In some non-nominal operating modes, the spacecraft attitude can deviate, pointing the optical axis towards the sun. After reflection on the optical chain, solar fluxes can be focused onto the detectors, optical windows or other sensitive materials. The solar spot received by the instrument elements is defined by its heat flux density, surface area and the scrolling rate. Materials temperatures can exceed hundreds of degrees in several seconds or few minutes. The objective of the solar illumination test is to confirm that exposed coatings, adhesives or materials in general are able to withstand the short term temperature increase induced by this solar illumination. The testing conditions are derived from the thermal and optical models and from specific project specifications.

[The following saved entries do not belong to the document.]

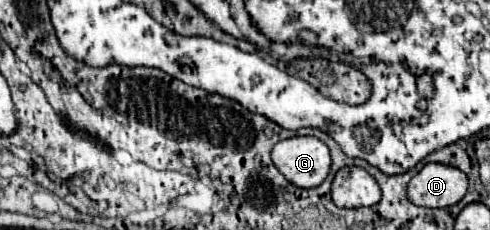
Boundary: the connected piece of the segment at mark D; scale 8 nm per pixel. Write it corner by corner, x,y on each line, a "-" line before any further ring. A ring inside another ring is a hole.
428,163
408,183
408,199
420,207
456,205
468,189
468,177
450,165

A Sun intrusion test setup was developed at ESTEC in order to assess the integrity of materials and sub-assemblies upon extreme temperature increase induced by solar radiation. The optical test setup can be coupled to an UHV vacuum facility equipped with a cryostat and therefore the device under test (DUT) can be cooled down as low as 30K. The light source and optical elements are located outside the vacuum chamber and the light beam can focused onto the device under test with different lenses

A fast speed shutter limits the exposure duration to the sun illumination and allows to “cycle” the device under sun illumination. The optical configuration of the setup allows to tune the power and consequently the heat flux. As it is often difficult to limit down to tens of millimetres the beam spot, aperture masks are used on top of the DUTs.

Sun intrusion test campaigns in the scope of several ESA missions have been conducted in ESTEC laboratories with this setup. The poster will present the test set-up, experimental challenges and results from the testing.